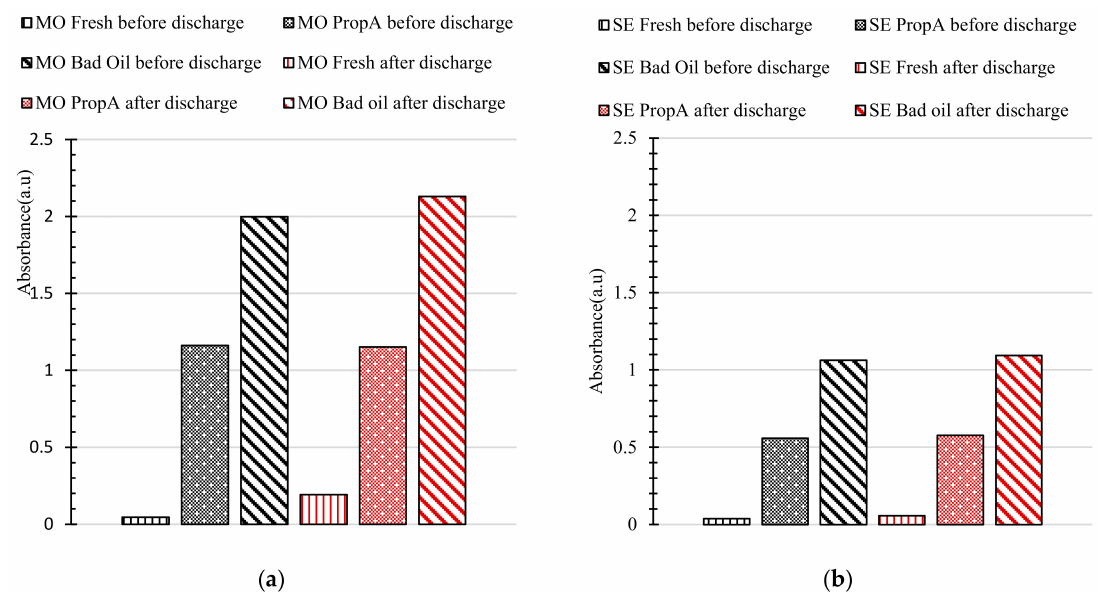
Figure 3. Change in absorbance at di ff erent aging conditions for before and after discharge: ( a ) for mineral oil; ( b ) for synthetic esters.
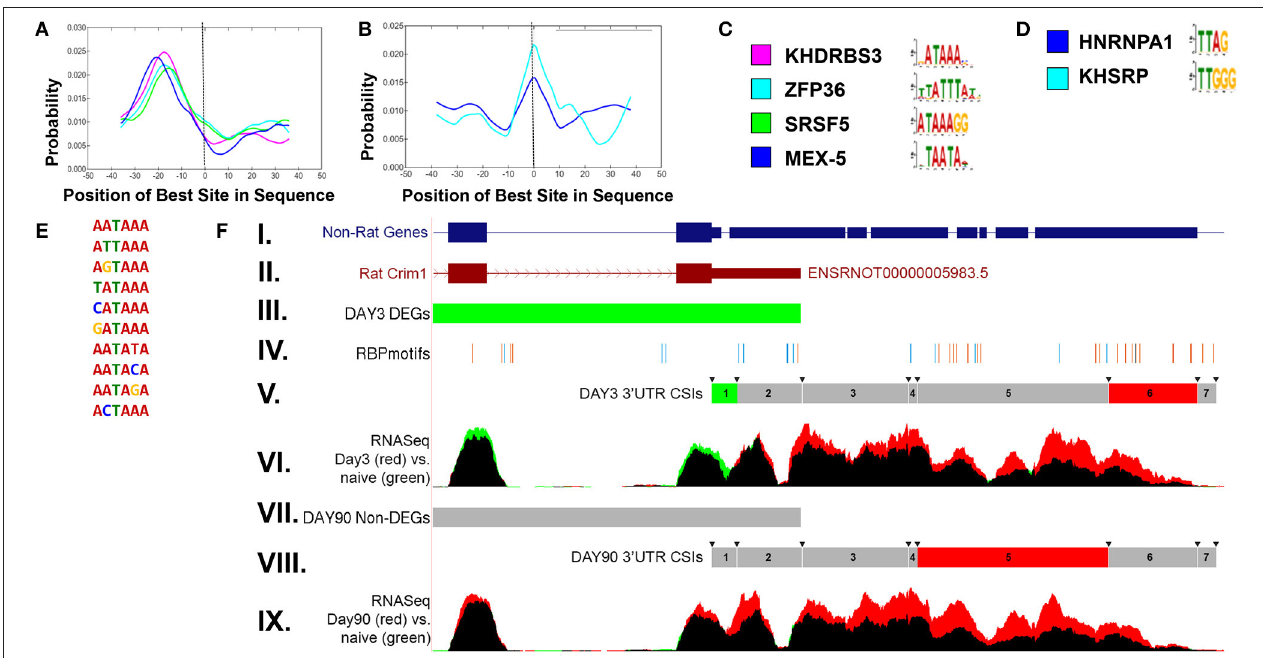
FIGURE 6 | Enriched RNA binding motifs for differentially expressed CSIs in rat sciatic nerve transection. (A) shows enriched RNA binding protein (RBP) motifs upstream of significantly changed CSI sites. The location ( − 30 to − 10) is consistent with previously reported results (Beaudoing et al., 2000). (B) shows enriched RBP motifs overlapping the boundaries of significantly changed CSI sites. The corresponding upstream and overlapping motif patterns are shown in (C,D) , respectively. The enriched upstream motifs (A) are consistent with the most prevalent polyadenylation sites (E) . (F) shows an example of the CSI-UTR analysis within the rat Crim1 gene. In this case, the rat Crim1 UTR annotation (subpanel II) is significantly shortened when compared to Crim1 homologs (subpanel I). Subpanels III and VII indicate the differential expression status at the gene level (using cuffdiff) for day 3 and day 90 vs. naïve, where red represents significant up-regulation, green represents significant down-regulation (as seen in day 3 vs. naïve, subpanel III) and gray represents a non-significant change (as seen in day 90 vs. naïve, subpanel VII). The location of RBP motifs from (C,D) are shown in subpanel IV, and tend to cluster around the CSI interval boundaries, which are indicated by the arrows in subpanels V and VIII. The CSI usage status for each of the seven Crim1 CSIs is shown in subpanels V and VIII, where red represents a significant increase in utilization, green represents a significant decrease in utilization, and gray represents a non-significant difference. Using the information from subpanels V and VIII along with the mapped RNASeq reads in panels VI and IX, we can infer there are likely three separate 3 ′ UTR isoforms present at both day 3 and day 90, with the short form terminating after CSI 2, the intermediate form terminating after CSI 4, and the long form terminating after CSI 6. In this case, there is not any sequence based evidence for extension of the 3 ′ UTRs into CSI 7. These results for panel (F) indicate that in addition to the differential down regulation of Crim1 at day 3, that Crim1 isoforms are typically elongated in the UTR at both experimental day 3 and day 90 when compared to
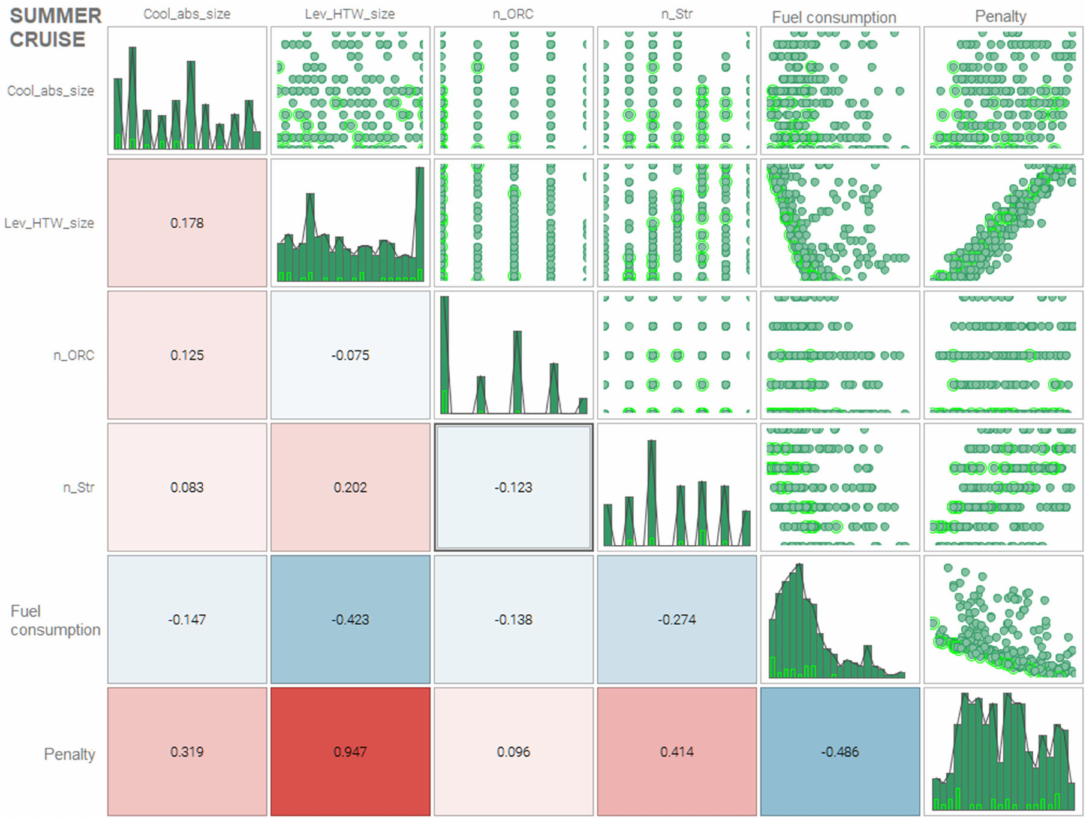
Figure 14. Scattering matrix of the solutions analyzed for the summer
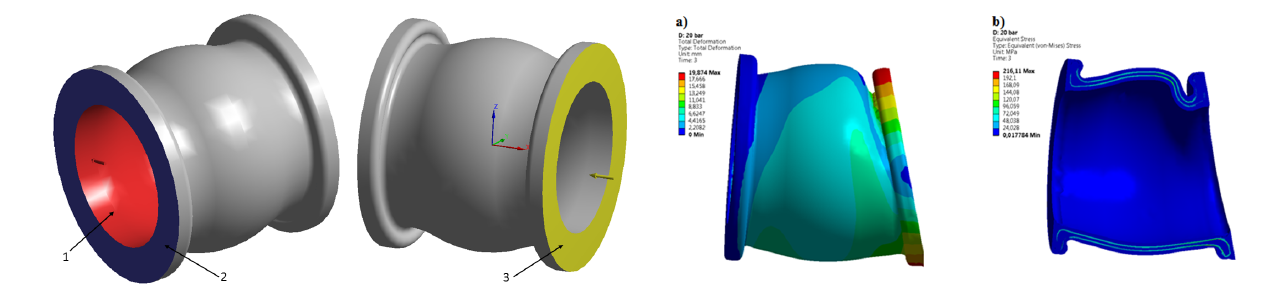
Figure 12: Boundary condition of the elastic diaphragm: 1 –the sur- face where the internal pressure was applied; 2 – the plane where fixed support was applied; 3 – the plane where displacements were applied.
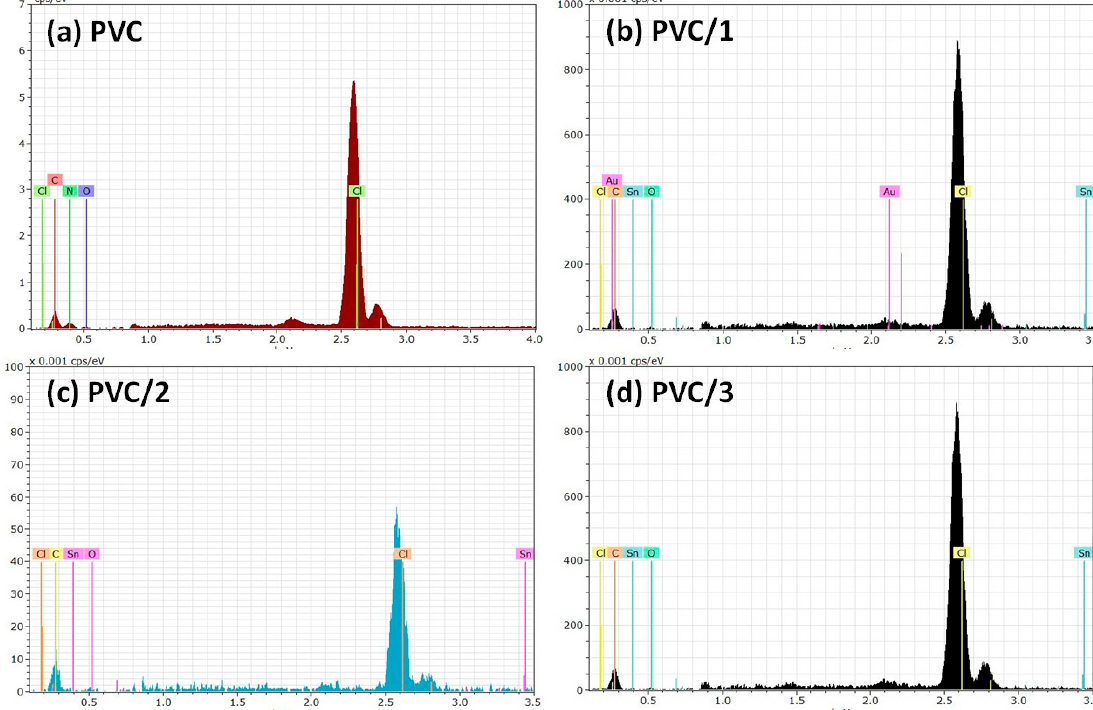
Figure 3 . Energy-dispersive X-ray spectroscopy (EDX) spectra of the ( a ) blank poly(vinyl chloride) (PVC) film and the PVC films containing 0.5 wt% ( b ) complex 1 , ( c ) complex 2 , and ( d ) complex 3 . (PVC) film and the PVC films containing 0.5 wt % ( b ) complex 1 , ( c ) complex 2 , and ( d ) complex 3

· · · ·

Exercise objective: With every picture removed, give the entries above again exactly.

Answer:
Figure 3. Change in absorbance at di ff erent aging conditions for before and after discharge: ( a ) for mineral oil; ( b ) for synthetic esters.
FIGURE 6 | Enriched RNA binding motifs for differentially expressed CSIs in rat sciatic nerve transection. (A) shows enriched RNA binding protein (RBP) motifs upstream of significantly changed CSI sites. The location ( − 30 to − 10) is consistent with previously reported results (Beaudoing et al., 2000). (B) shows enriched RBP motifs overlapping the boundaries of significantly changed CSI sites. The corresponding upstream and overlapping motif patterns are shown in (C,D) , respectively. The enriched upstream motifs (A) are consistent with the most prevalent polyadenylation sites (E) . (F) shows an example of the CSI-UTR analysis within the rat Crim1 gene. In this case, the rat Crim1 UTR annotation (subpanel II) is significantly shortened when compared to Crim1 homologs (subpanel I). Subpanels III and VII indicate the differential expression status at the gene level (using cuffdiff) for day 3 and day 90 vs. naïve, where red represents significant up-regulation, green represents significant down-regulation (as seen in day 3 vs. naïve, subpanel III) and gray represents a non-significant change (as seen in day 90 vs. naïve, subpanel VII). The location of RBP motifs from (C,D) are shown in subpanel IV, and tend to cluster around the CSI interval boundaries, which are indicated by the arrows in subpanels V and VIII. The CSI usage status for each of the seven Crim1 CSIs is shown in subpanels V and VIII, where red represents a significant increase in utilization, green represents a significant decrease in utilization, and gray represents a non-significant difference. Using the information from subpanels V and VIII along with the mapped RNASeq reads in panels VI and IX, we can infer there are likely three separate 3 ′ UTR isoforms present at both day 3 and day 90, with the short form terminating after CSI 2, the intermediate form terminating after CSI 4, and the long form terminating after CSI 6. In this case, there is not any sequence based evidence for extension of the 3 ′ UTRs into CSI 7. These results for panel (F) indicate that in addition to the differential down regulation of Crim1 at day 3, that Crim1 isoforms are typically elongated in the UTR at both experimental day 3 and day 90 when compared to
Figure 14. Scattering matrix of the solutions analyzed for the summer
Figure 12: Boundary condition of the elastic diaphragm: 1 –the sur- face where the internal pressure was applied; 2 – the plane where fixed support was applied; 3 – the plane where displacements were applied.
Figure 3 . Energy-dispersive X-ray spectroscopy (EDX) spectra of the ( a ) blank poly(vinyl chloride) (PVC) film and the PVC films containing 0.5 wt% ( b ) complex 1 , ( c ) complex 2 , and ( d ) complex 3 . (PVC) film and the PVC films containing 0.5 wt % ( b ) complex 1 , ( c ) complex 2 , and ( d ) complex 3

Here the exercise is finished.